### EXERCISE PROMPT:
From the top of the records below down to the line containing "DIRIGEANTS.", reproduce every line exactly.

### DATA SECTION:
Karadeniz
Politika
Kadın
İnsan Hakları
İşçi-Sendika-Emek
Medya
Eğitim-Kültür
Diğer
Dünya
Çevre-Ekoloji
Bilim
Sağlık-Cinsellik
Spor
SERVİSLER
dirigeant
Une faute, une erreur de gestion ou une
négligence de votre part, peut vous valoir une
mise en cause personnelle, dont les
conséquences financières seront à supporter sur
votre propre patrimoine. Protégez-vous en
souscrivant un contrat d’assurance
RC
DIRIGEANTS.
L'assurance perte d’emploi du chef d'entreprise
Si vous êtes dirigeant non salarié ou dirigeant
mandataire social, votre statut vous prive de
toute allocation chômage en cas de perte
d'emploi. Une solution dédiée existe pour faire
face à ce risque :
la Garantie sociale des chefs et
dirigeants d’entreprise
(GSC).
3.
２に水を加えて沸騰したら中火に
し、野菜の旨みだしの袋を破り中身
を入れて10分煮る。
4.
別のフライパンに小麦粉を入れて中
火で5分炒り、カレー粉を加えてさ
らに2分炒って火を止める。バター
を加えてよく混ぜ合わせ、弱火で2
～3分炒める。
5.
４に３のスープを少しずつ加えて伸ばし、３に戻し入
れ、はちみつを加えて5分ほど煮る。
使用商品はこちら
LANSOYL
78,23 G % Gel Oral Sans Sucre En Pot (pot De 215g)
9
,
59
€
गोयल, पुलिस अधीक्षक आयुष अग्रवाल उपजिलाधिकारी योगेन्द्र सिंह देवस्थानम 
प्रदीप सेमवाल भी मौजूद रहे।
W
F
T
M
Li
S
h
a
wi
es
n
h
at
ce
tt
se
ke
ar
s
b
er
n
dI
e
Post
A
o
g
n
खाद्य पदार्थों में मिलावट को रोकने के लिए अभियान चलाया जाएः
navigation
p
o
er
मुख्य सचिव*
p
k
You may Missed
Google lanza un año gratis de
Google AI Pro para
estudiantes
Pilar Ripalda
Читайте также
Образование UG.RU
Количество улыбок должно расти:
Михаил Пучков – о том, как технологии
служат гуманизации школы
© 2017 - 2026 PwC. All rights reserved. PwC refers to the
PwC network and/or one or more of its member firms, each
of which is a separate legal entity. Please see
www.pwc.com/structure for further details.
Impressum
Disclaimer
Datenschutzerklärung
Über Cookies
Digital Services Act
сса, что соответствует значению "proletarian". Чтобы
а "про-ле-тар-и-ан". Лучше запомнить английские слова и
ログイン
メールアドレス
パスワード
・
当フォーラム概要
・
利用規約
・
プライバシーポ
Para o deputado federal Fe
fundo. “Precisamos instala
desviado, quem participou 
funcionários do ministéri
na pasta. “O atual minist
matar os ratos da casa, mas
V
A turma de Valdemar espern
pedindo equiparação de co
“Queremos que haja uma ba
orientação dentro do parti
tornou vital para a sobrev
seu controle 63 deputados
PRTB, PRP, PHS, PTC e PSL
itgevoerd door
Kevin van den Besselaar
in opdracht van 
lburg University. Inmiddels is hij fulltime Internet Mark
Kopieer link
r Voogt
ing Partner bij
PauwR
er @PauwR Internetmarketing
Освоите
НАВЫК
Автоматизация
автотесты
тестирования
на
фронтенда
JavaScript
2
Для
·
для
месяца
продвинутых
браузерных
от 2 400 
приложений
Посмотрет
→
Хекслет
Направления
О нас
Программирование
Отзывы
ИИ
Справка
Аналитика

### ANSWER FOR THIS EXERCISE:
Karadeniz
Politika
Kadın
İnsan Hakları
İşçi-Sendika-Emek
Medya
Eğitim-Kültür
Diğer
Dünya
Çevre-Ekoloji
Bilim
Sağlık-Cinsellik
Spor
SERVİSLER
dirigeant
Une faute, une erreur de gestion ou une
négligence de votre part, peut vous valoir une
mise en cause personnelle, dont les
conséquences financières seront à supporter sur
votre propre patrimoine. Protégez-vous en
souscrivant un contrat d’assurance
RC
DIRIGEANTS.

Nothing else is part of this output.